▶ **Work instructions**
Given the listing below, write out exactly the lines starting with the line that has "code transmission tool</td>" and going on through the line that has "used for drones</td>", both kept.

○ ○ ○

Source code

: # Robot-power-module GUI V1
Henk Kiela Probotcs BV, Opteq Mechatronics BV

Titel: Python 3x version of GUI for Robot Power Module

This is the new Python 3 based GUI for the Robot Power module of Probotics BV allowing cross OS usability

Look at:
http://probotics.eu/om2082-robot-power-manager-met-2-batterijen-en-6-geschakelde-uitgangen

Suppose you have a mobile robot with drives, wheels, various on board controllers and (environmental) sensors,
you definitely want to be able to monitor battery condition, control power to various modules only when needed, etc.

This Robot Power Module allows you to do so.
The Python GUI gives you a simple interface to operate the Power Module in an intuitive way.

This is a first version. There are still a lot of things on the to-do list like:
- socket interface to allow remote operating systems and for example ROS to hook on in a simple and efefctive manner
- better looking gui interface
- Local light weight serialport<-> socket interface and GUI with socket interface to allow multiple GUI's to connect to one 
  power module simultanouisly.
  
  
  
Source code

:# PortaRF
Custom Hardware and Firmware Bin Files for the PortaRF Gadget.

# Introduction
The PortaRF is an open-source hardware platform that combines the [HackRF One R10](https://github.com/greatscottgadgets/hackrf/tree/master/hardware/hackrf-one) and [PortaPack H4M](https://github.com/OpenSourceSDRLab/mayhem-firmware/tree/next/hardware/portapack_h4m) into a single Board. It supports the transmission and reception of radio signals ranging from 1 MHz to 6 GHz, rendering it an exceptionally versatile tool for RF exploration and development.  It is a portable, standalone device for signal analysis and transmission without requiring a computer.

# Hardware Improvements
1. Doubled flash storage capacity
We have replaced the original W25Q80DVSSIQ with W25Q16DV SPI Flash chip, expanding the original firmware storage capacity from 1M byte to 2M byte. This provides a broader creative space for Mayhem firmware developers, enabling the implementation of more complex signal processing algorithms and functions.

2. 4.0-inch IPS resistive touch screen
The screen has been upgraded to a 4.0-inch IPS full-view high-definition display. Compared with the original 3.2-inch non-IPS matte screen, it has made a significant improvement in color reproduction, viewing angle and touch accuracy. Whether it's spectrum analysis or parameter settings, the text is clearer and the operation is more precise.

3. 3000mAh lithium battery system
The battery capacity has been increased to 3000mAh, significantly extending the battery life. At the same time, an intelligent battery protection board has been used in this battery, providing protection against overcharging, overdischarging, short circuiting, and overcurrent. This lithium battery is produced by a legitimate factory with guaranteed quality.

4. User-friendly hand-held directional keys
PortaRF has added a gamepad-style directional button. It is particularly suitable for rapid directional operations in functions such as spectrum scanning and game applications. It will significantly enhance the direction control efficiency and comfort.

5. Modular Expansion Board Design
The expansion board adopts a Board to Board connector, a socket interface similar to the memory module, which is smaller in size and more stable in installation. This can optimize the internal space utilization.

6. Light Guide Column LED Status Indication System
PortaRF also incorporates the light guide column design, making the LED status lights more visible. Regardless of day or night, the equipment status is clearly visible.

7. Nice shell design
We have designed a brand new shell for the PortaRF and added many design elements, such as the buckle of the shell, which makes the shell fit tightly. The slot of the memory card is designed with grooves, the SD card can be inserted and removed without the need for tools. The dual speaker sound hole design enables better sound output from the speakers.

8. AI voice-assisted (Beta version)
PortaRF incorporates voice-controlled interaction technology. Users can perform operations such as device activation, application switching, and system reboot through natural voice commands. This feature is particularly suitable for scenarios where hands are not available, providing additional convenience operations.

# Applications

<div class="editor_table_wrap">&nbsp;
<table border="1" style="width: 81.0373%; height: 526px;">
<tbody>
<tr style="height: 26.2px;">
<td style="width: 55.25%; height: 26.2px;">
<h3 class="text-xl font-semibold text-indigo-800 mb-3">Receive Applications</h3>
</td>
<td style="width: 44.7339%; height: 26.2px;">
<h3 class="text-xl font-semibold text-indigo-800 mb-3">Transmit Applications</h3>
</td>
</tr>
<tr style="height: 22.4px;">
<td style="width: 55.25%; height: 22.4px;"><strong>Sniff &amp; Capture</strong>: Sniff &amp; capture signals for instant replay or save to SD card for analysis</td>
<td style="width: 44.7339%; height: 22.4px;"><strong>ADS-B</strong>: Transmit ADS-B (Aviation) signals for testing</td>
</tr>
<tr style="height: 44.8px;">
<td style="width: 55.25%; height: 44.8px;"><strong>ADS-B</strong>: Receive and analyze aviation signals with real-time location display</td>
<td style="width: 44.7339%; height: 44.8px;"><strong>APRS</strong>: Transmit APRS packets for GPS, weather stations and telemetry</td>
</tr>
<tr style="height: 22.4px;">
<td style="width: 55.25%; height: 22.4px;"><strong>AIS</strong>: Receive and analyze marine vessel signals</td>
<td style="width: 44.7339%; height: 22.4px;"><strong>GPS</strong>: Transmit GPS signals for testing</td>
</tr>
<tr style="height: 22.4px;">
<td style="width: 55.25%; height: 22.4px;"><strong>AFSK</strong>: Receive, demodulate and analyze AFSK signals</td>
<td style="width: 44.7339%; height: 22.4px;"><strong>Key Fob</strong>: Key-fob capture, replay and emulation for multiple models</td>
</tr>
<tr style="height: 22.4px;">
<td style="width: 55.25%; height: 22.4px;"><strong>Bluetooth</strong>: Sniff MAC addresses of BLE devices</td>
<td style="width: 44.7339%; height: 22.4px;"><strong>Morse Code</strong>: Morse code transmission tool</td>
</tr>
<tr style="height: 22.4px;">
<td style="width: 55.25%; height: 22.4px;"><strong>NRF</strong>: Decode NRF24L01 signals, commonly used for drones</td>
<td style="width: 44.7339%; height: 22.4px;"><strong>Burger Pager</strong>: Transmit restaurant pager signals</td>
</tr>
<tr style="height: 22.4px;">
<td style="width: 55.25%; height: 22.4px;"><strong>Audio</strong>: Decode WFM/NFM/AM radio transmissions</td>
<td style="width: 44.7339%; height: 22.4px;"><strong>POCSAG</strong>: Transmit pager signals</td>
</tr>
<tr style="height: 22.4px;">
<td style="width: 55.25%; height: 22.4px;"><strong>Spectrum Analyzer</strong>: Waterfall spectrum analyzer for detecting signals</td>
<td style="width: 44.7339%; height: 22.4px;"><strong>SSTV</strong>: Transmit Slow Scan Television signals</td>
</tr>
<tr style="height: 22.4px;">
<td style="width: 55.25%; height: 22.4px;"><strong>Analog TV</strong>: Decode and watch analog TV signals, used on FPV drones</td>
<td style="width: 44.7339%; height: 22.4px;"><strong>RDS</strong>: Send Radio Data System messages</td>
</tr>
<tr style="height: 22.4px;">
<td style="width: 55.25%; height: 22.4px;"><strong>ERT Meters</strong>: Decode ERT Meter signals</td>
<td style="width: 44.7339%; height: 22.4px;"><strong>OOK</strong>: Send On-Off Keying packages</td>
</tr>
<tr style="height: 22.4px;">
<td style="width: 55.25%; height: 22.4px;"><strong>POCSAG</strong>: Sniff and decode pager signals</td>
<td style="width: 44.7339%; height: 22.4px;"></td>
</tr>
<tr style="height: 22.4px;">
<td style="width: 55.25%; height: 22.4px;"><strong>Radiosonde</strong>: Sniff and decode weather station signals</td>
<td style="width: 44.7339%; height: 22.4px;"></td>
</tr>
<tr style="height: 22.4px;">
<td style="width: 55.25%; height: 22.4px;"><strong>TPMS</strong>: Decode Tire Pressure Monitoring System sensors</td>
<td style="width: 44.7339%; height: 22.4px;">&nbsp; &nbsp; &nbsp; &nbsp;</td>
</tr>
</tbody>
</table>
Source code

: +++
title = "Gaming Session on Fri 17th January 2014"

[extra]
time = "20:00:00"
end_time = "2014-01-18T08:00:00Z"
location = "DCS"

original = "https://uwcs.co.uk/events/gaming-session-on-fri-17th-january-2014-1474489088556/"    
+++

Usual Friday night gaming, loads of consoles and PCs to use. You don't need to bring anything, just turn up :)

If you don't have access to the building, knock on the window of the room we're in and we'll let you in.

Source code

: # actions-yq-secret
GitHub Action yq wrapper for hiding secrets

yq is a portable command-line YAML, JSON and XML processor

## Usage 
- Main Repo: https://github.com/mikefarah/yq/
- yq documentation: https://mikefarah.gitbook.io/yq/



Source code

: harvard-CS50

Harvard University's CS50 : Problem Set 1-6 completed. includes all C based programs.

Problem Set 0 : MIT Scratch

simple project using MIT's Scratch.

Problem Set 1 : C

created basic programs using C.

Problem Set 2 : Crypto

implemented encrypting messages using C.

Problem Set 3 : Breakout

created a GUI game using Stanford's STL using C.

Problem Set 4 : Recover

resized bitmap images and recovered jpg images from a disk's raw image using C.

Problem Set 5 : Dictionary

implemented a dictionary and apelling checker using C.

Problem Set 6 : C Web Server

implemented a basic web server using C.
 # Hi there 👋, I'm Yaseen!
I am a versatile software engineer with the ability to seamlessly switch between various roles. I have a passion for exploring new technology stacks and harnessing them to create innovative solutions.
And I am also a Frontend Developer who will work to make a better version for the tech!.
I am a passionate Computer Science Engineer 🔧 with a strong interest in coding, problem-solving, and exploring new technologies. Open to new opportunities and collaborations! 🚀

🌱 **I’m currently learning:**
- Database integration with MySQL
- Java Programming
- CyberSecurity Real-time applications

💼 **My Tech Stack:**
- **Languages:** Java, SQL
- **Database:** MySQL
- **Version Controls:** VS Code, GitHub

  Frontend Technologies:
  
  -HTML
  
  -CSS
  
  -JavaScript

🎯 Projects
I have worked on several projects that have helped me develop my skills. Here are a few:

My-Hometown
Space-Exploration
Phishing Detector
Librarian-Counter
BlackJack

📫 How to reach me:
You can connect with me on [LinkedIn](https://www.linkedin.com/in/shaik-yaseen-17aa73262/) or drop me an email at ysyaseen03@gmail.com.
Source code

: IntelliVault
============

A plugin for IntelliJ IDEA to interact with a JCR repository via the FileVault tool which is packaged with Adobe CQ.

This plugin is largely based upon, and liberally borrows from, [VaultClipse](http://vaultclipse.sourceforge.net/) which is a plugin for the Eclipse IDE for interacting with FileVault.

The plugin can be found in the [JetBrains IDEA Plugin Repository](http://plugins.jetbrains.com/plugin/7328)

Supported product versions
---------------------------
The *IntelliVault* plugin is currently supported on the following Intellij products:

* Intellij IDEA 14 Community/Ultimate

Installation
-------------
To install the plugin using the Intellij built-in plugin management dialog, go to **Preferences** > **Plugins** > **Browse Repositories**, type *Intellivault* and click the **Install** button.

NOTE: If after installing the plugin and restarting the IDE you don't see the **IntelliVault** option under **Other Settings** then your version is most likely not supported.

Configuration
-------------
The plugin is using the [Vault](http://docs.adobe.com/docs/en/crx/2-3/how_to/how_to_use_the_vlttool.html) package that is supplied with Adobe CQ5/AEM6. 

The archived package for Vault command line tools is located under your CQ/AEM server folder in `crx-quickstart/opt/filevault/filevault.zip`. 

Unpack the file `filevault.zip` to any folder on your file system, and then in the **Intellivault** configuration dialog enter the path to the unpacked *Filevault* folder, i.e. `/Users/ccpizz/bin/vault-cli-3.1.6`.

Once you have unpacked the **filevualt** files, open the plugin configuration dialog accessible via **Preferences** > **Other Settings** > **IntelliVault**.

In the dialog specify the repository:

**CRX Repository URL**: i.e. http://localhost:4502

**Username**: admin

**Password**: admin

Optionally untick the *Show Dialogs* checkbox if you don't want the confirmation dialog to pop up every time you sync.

○ ○ ○

▶ **Task solution**
<td style="width: 44.7339%; height: 22.4px;"><strong>Morse Code</strong>: Morse code transmission tool</td>
</tr>
<tr style="height: 22.4px;">
<td style="width: 55.25%; height: 22.4px;"><strong>NRF</strong>: Decode NRF24L01 signals, commonly used for drones</td>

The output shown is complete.